Even within the constraints that COVID-19 enforces, we need to believe that we still retain some agency over our lives.

—Nisha Ramchandani

This approach is further defined by Reeves in his book, “Your Strategy Needs a Strategy”, in which he joins Knut Haanaes and Janmejaya Sinha in offering proven methods to business strategy planning in especially tough times.

Adapting in the real world

We can talk extensively about ambidextrous leaders in a corporate environment, but the need is more pressing in a start-up, where the fear of perishing is all too real.

Here are three examples of ambidextrous leaders or companies in India who pivoted quickly during a crisis:

1. Based in Gurgaon near New Delhi, Emoha Eldercare was founded by Saumyajot Roy as a comprehensive at-home care plan for the elderly, offering personalised visits. It quickly had to go virtual as the pandemic struck and launched Emoha Empower to provide telemedicine, emergency services and COVID-19-related services for elders.

It created an emergency response team that notifies an ambulance service, nearby hospitals and offers related services through its app. The virtual community it created, providing entertainment and education for the elderly, has 3,700 elders registered on the platform.

2. Mangalore-based Pritam Prince Pinto runs MyRoadRunner. Formerly an online delivery platform functioning largely via WhatsApp, it transitioned to a one-stop-shop online marketplace for all local needs during the pandemic becoming an app-based business as it went.

It has onboarded customers and vendors via the app and now sells anything from fish, car services and medical services to customised terrace-gardening solutions, connecting sellers and buyers directly.

Previously during lockdown, small vendors were having to shut up shop, affecting their sales and the supply of essentials. It made no sense because demand remained high. There are now over 700 vendors on the platform and some 46,000 customers use the app.

3. Growfit is a nutrition company in Bangalore and was started by Jyotsna Pattabiraman, after she deciphered that customer needs had changed and most at-home chefs required fresh ingredients. The company had their own bakery where they had always baked their own bread but they started delivering this to friends and family.

Soon, they faced disproportionate demand and now deliver bread and baked goods widely. They have added paneer and proteins and other innovative, fresh ingredients for at-home chefs.

The offering is called Growfit@Home and is currently by invite only. It has become one of the company’s largest channels of sales and will be made available on all direct-to-home marketplaces, such as Amazon Pantry.

Traits of adaptive leaders identified by behavioural scientists

Behavioural scientist Dr Sanna Balsari-Palsure has studied traits of adaptive leaders and says the top five are: internal locus of control, intuition and empathy, tolerance of ambiguity, interpersonal flexibility and neuroticism.

In a crisis like COVID-19, leaders need to have a strong internal locus of control themselves, but also be able to serve as role models of the same to their employees.

Even within the constraints that COVID-19 enforces, we need to believe that we still retain some agency over our lives.

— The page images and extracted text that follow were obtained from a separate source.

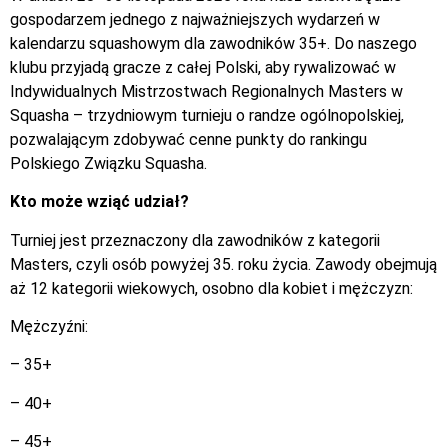
gospodarzem jednego z najważniejszych wydarzeń w
kalendarzu squashowym dla zawodników 35+. Do naszego
klubu przyjadą gracze z całej Polski, aby rywalizować w
Indywidualnych Mistrzostwach Regionalnych Masters w
Squasha – trzydniowym turnieju o randze ogólnopolskiej,
pozwalającym zdobywać cenne punkty do rankingu
Polskiego Związku Squasha.
Kto może wziąć udział?
Turniej jest przeznaczony dla zawodników z kategorii
Masters, czyli osób powyżej 35. roku życia. Zawody obejmują
aż 12 kategorii wiekowych, osobno dla kobiet i mężczyzn:
Mężczyźni:
– 35+
– 40+
– 45+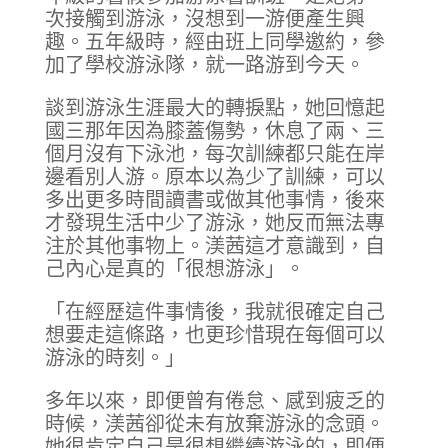
次接觸到游泳，沒想到一游便產生興
趣。五年級時，經由班上同學邀約，參
加了學校游泳隊，就一路游到今天。
談到游泳生涯最大的轉捩點，她回憶起
國三那年因為膝蓋傷勢，休息了兩、三
個月沒有下泳池，每次訓練都只能在岸
邊看別人游。原本以為少了訓練，可以
多出更多時間讀書或做其他事情，後來
才發現生活中少了游泳，她反而無法專
注於其他事物上。渼茜這才意識到，自
己內心是真的「很想游泳」。
「在經歷這件事情後，我就很確定自己
想要走這條路，也更珍惜現在每個可以
游泳的時刻。」
多年以來，即便曾有倦怠、感到疲乏的
時候，渼茜卻從未有放棄游泳的念頭。
她很肯定自己是很想繼續游泳的，即便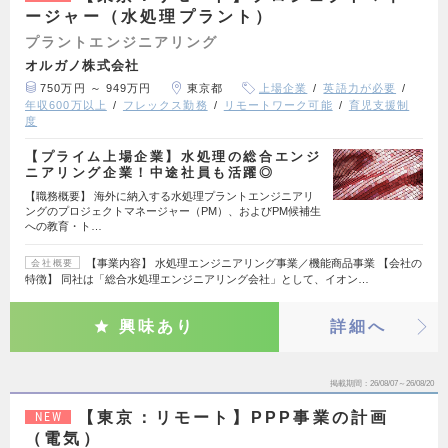
ージャー（水処理プラント）
プラントエンジニアリング
オルガノ株式会社
750万円 ～ 949万円
東京都
上場企業
英語力が必要
年収600万以上
フレックス勤務
リモートワーク可能
育児支援制
度
【プライム上場企業】水処理の総合エンジ
ニアリング企業！中途社員も活躍◎
【職務概要】 海外に納入する水処理プラントエンジニアリ
ングのプロジェクトマネージャー（PM）、およびPM候補生
への教育・ト…
【事業内容】 水処理エンジニアリング事業／機能商品事業 【会社の
会社概要
特徴】 同社は「総合水処理エンジニアリング会社」として、イオン…
興味あり
詳細へ
掲載期間
26/08/07～26/08/20
【東京：リモート】PPP事業の計画
NEW
（電気）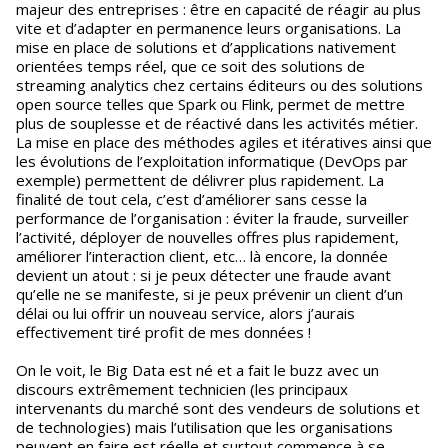
majeur des entreprises : être en capacité de réagir au plus
vite et d’adapter en permanence leurs organisations. La
mise en place de solutions et d’applications nativement
orientées temps réel, que ce soit des solutions de
streaming analytics chez certains éditeurs ou des solutions
open source telles que Spark ou Flink, permet de mettre
plus de souplesse et de réactivé dans les activités métier.
La mise en place des méthodes agiles et itératives ainsi que
les évolutions de l’exploitation informatique (DevOps par
exemple) permettent de délivrer plus rapidement. La
finalité de tout cela, c’est d’améliorer sans cesse la
performance de l’organisation : éviter la fraude, surveiller
l’activité, déployer de nouvelles offres plus rapidement,
améliorer l’interaction client, etc… là encore, la donnée
devient un atout : si je peux détecter une fraude avant
qu’elle ne se manifeste, si je peux prévenir un client d’un
délai ou lui offrir un nouveau service, alors j’aurais
effectivement tiré profit de mes données !
On le voit, le Big Data est né et a fait le buzz avec un
discours extrêmement technicien (les principaux
intervenants du marché sont des vendeurs de solutions et
de technologies) mais l’utilisation que les organisations
peuvent en faire est réelle et surtout commence à se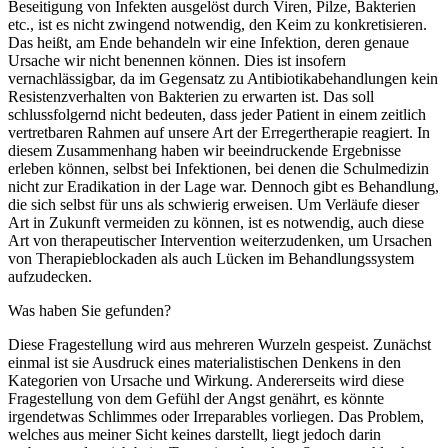
Beseitigung von Infekten ausgelöst durch Viren, Pilze, Bakterien
etc., ist es nicht zwingend notwendig, den Keim zu konkretisieren.
Das heißt, am Ende behandeln wir eine Infektion, deren genaue
Ursache wir nicht benennen können. Dies ist insofern
vernachlässigbar, da im Gegensatz zu Antibiotikabehandlungen kein
Resistenzverhalten von Bakterien zu erwarten ist. Das soll
schlussfolgernd nicht bedeuten, dass jeder Patient in einem zeitlich
vertretbaren Rahmen auf unsere Art der Erregertherapie reagiert. In
diesem Zusammenhang haben wir beeindruckende Ergebnisse
erleben können, selbst bei Infektionen, bei denen die Schulmedizin
nicht zur Eradikation in der Lage war. Dennoch gibt es Behandlung,
die sich selbst für uns als schwierig erweisen. Um Verläufe dieser
Art in Zukunft vermeiden zu können, ist es notwendig, auch diese
Art von therapeutischer Intervention weiterzudenken, um Ursachen
von Therapieblockaden als auch Lücken im Behandlungssystem
aufzudecken.
Was haben Sie gefunden?
Diese Fragestellung wird aus mehreren Wurzeln gespeist. Zunächst
einmal ist sie Ausdruck eines materialistischen Denkens in den
Kategorien von Ursache und Wirkung. Andererseits wird diese
Fragestellung von dem Gefühl der Angst genährt, es könnte
irgendetwas Schlimmes oder Irreparables vorliegen. Das Problem,
welches aus meiner Sicht keines darstellt, liegt jedoch darin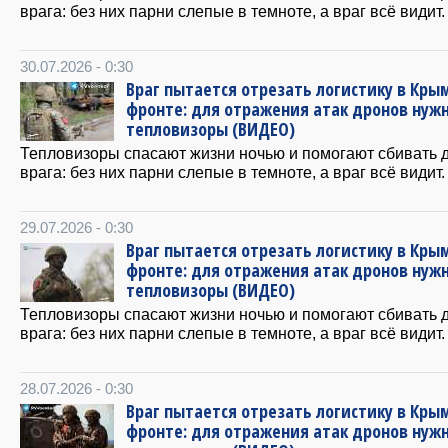
врага: без них парни слепые в темноте, а враг всё видит.
30.07.2026 - 0:30
Враг пытается отрезать логистику в Крым
фронте: для отражения атак дронов нуж
тепловизоры (ВИДЕО)
Тепловизоры спасают жизни ночью и помогают сбивать 
врага: без них парни слепые в темноте, а враг всё видит.
29.07.2026 - 0:30
Враг пытается отрезать логистику в Крым
фронте: для отражения атак дронов нуж
тепловизоры (ВИДЕО)
Тепловизоры спасают жизни ночью и помогают сбивать 
врага: без них парни слепые в темноте, а враг всё видит.
28.07.2026 - 0:30
Враг пытается отрезать логистику в Крым
фронте: для отражения атак дронов нуж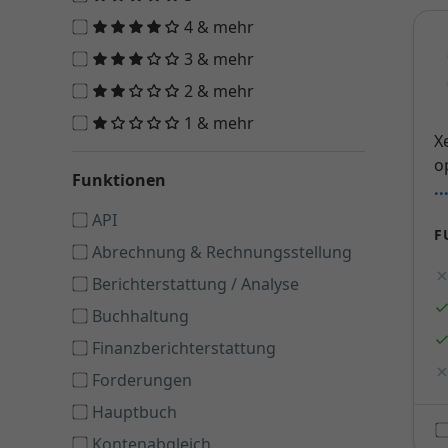
4 & mehr
3 & mehr
2 & mehr
1 & mehr
X
o
Funktionen
.
API
F
Abrechnung & Rechnungsstellung
Berichterstattung / Analyse
Buchhaltung
Finanzberichterstattung
Forderungen
Hauptbuch
Kontenabgleich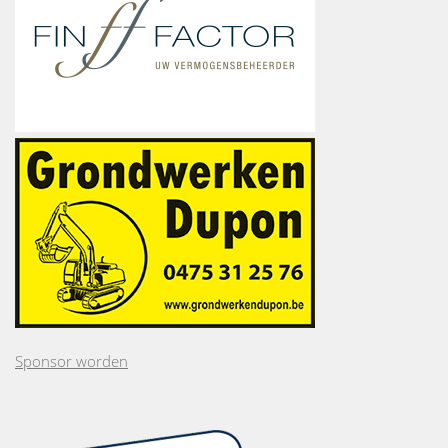
Sponsor worden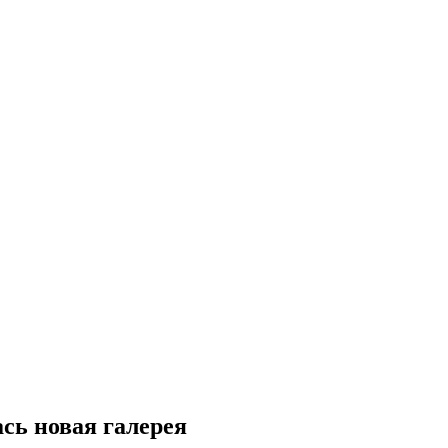
сь новая галерея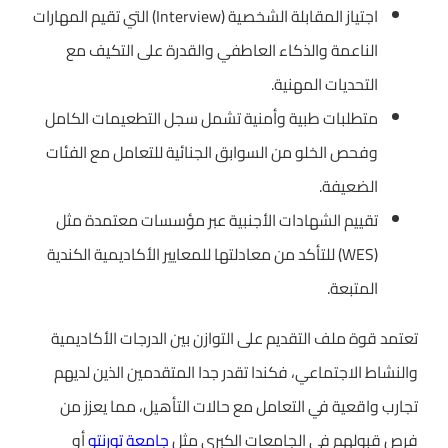
اجتياز المقابلة الشخصية (Interview) التي تقيم المهارات
الناعمة والذكاء العاطفي والقدرة على التكيف مع
التحديات المهنية.
متطلبات طبية وأمنية تشمل سجل التطعيمات الكامل
وفحص الخلو من السوابق الجنائية للتعامل مع الفئات
الضعيفة.
تقييم الشهادات الأجنبية عبر مؤسسات معتمدة مثل
(WES) للتأكد من معادلتها للمعايير الأكاديمية الكندية
المتبعة.
تعتمد قوة ملف التقديم على التوازن بين الدرجات الأكاديمية
والنشاط الاجتماعي، فكندا تقدر جدا المتقدمين الذين لديهم
تجارب واقعية في التعامل مع حالات التأهيل، مما يعزز من
فرص قبولهم في الجامعات الكبرى مثل
جامعة تورنتو
أو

Many adaptive leaders are what psychologists term “interpersonally flexible” – they can switch between different working styles to different situations and contexts. An adaptive leader could, for example, be naturally extroverted and therefore more assertive and talkative with their clients.

However, they would also be able to adjust and modulate their behaviour when speaking to a team that is primarily made up of introverts who prefer to think a problem through rather than brainstorm.

Adaptation is not for leaders only; to survive change, every individual must adapt too and as fast as is humanly possible.